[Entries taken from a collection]
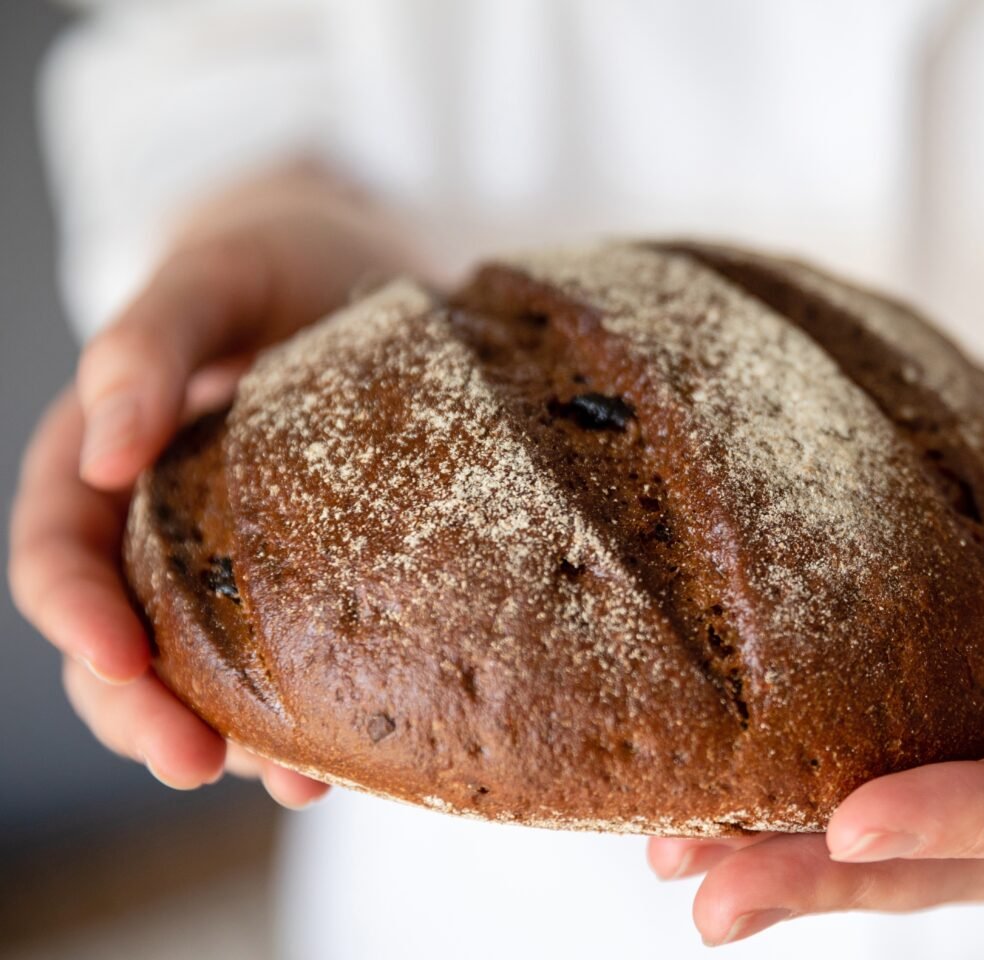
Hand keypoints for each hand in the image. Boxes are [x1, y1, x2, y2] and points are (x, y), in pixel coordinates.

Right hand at [8, 167, 416, 805]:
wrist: (362, 268)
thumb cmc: (273, 260)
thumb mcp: (213, 277)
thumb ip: (148, 343)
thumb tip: (104, 446)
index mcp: (101, 462)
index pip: (58, 555)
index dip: (73, 614)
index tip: (115, 660)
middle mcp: (155, 527)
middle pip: (117, 644)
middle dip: (142, 714)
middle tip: (194, 762)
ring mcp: (229, 563)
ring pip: (198, 675)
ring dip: (228, 739)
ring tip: (288, 783)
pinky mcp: (307, 579)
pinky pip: (288, 663)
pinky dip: (304, 716)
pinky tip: (341, 758)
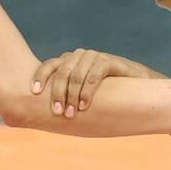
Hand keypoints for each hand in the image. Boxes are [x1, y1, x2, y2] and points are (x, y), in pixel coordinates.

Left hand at [31, 49, 155, 118]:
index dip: (40, 77)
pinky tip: (84, 105)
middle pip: (62, 72)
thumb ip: (65, 95)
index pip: (49, 65)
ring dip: (72, 95)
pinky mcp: (110, 61)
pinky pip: (95, 74)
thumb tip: (38, 114)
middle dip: (58, 93)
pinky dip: (88, 91)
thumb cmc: (105, 92)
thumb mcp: (81, 93)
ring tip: (71, 113)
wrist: (136, 86)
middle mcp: (80, 56)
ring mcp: (95, 57)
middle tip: (58, 112)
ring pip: (77, 75)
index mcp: (69, 61)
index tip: (34, 92)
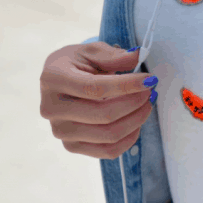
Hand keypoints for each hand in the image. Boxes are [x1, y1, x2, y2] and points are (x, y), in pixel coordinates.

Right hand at [39, 42, 157, 158]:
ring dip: (136, 120)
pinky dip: (129, 138)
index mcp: (53, 79)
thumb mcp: (91, 51)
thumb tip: (137, 56)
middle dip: (135, 103)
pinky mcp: (71, 146)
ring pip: (109, 135)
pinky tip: (137, 122)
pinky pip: (108, 151)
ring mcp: (60, 131)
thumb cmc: (77, 64)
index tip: (150, 80)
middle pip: (104, 115)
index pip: (95, 88)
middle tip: (150, 92)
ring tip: (146, 104)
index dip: (127, 85)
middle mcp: (51, 108)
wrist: (60, 82)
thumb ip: (113, 55)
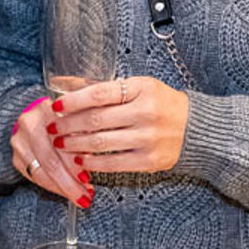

Problem description: Where the word "ring" occurs in a line of the records, copy that line.

Task answer:
ring mcp: (229, 563)
ring pip: (198, 675)
ring dip: (228, 739)
ring tip: (288, 783)
ring dip: (72, 95)
ring tip: (71, 113)
ring mcp: (95, 57)
ring pip: (77, 75)
ring dip: (136, 120)
ring pip: (109, 135)
ring mcp: (60, 131)
ring tip: (146, 104)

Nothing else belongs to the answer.